Their definition: “A smart legal contract represents the technological evolution of traditional, paper-based legal agreements. A smart legal contract is a legally binding agreement that is embodied in digital form and that has at least some terms and conditions represented in computer code.”
Legal startup Clause founded Accord just a year ago. The founding partners were Linux’s Hyperledger consortium, the International Association for Commercial and Contract Management (IACCM), and Clio, the legal software company.
Since then they’ve signed up many of the world’s leading law firms as collaborators. Plus they’re partnering with other bodies around IoT and identity.
Last month they published a whitepaper on identity for smart legal contracts as the first step towards creating standards. The organization is collaborating with the leading players in the space. These include the Open Identity Exchange (OiX), Sovrin, and web standards body W3C.
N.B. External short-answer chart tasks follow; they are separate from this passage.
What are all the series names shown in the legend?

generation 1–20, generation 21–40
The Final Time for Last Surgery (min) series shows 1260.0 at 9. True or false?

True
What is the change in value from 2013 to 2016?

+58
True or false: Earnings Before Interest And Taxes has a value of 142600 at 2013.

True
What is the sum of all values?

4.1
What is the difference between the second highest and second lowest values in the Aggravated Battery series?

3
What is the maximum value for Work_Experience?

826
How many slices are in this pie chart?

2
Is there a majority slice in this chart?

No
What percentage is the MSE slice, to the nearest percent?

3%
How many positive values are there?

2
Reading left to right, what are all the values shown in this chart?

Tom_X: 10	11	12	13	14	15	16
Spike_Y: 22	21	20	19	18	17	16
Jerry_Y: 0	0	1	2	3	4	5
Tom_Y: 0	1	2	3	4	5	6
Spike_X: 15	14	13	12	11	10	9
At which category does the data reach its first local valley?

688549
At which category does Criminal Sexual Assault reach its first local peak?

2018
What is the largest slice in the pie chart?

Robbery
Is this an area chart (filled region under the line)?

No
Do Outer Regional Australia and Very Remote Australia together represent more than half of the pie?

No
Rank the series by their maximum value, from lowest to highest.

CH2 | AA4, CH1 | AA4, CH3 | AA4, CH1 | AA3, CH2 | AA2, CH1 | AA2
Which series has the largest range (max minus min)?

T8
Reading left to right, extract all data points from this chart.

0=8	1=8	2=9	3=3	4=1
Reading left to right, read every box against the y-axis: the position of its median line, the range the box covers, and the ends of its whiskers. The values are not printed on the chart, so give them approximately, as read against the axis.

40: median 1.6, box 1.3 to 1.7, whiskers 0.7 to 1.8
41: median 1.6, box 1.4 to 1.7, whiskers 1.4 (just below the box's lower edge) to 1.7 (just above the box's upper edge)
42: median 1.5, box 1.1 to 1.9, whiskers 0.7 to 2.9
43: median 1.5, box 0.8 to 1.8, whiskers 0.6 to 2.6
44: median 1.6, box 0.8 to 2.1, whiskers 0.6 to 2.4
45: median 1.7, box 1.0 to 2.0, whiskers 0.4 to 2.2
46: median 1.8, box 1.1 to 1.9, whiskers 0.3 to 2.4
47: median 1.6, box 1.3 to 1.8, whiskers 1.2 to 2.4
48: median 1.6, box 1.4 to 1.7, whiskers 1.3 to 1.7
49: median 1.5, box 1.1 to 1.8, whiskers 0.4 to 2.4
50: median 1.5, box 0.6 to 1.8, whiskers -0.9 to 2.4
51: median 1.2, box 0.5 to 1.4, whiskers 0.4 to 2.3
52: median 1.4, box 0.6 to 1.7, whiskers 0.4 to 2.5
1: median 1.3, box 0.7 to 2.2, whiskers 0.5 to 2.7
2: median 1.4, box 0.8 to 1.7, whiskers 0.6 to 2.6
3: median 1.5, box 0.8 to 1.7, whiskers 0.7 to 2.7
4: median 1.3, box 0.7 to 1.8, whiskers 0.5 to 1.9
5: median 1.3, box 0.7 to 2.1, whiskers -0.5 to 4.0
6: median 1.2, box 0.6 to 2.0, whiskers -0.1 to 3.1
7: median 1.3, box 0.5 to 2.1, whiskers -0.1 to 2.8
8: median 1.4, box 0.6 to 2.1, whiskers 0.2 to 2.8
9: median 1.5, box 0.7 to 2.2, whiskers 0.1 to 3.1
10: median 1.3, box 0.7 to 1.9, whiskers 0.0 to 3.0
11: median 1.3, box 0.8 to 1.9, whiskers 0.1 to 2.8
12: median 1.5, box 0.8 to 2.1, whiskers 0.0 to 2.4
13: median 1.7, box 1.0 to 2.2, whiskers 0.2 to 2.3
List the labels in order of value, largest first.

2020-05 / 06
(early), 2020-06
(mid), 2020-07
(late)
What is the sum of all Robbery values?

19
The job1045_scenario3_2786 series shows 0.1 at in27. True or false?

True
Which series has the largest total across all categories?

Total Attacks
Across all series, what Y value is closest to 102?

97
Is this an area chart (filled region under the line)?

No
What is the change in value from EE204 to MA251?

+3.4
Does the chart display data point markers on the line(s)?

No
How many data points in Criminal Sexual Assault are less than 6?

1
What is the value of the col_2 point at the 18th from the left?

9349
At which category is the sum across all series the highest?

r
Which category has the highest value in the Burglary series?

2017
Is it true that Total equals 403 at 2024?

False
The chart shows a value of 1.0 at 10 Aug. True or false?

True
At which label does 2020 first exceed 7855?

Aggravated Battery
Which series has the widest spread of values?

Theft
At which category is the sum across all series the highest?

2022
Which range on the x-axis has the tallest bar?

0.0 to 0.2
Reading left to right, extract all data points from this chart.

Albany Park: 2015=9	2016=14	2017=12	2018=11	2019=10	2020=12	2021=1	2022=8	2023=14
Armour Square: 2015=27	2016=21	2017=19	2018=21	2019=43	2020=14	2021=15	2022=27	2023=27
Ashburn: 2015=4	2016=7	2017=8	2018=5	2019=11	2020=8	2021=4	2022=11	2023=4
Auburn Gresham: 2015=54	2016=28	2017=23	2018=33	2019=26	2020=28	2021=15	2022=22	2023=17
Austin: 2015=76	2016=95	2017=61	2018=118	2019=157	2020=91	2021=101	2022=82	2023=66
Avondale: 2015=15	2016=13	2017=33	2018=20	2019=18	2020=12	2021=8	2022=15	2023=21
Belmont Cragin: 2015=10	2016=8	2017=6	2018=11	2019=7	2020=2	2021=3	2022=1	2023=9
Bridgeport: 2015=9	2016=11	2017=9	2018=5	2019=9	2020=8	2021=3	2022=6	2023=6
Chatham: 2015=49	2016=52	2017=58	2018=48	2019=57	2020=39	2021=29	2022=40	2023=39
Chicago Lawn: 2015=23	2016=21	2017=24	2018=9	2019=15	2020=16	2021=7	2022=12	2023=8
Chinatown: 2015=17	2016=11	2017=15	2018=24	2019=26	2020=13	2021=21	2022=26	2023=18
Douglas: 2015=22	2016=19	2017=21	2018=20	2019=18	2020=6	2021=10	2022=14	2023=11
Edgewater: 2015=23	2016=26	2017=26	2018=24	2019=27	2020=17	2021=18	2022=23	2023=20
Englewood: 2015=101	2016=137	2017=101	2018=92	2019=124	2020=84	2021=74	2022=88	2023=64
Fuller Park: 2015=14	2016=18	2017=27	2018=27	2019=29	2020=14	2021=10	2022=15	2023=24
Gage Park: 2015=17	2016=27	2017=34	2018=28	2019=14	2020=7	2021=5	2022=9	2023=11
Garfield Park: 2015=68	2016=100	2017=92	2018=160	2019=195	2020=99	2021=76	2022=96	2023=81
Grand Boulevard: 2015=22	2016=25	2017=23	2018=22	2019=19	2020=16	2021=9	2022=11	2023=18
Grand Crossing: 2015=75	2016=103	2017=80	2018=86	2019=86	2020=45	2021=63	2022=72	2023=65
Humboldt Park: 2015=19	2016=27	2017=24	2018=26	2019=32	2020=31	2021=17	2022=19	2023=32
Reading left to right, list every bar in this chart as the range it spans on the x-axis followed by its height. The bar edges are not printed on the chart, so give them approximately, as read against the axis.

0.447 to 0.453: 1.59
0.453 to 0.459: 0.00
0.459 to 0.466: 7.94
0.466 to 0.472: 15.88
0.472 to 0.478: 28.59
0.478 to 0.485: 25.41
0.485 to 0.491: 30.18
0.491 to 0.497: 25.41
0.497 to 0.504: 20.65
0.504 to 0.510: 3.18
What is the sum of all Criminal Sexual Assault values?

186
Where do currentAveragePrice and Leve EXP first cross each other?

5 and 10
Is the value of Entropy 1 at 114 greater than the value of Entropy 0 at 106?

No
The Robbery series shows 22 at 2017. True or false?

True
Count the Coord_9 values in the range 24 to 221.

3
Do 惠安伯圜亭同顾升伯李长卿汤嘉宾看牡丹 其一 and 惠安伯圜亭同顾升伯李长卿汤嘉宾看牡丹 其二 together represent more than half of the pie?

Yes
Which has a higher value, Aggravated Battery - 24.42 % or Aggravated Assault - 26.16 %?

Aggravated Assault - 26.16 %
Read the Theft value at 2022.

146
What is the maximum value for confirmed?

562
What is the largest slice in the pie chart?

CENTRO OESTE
Accords working groups include supply chain, financial services, intellectual property, token sales, and open data standards.
Koch Industries is also working on transitioning intellectual property to blockchain, but their focus is not on smart legal contracts.
Accord is developing an open source middleware layer which already supports Hyperledger Fabric and Ethereum.
It is here that R3 will partner to develop support for Corda. Additionally, R3 is partnering with Clause to build a bridge layer for users that manage contracts on Clause to be able to record contract states on Corda.
Accord intends that smart legal contracts can operate ‘off-chain’ and across any technology platform.
The group has created an open source smart contracting templating system called Cicero, which has three components. The first is the natural language text you’d expect in a contract. The text would include data-oriented variables such as price, quantity, and dates. Secondly, those variables are used in a data model which provides structure. The final leg is the logic used to execute the contract.
A simple example
In a simplistic example, you can imagine a standard purchase contract from a retailer. RetailerX (buyer) agrees to buy 50 pounds (quantity) of bananas (product) from SuperBananas (seller) for delivery on 1st July 2018 (date) and payment of $200 (price). And then there would be a ton of other text.
A typical data model (jargon for structuring data) might include:
- buyers: name, address, phone, tax number
- sellers: name, address, phone, tax number
- products: product name, product type, quality grade
- shipments: date, product, quantity, price, payment terms, status
- transaction history
And the logic is when the retailer receives the shipment on time and of acceptable grade, payment is legally enforceable (or automatic) after 30 days. You could then have automated logic for what if the quality is inferior or the shipment is late.
Accord is one of many blockchain standards-setting bodies. However, they’ve made more progress than most other industries. They’re partnering with the relevant organizations, and they’re advancing both the standard setting process and the technology.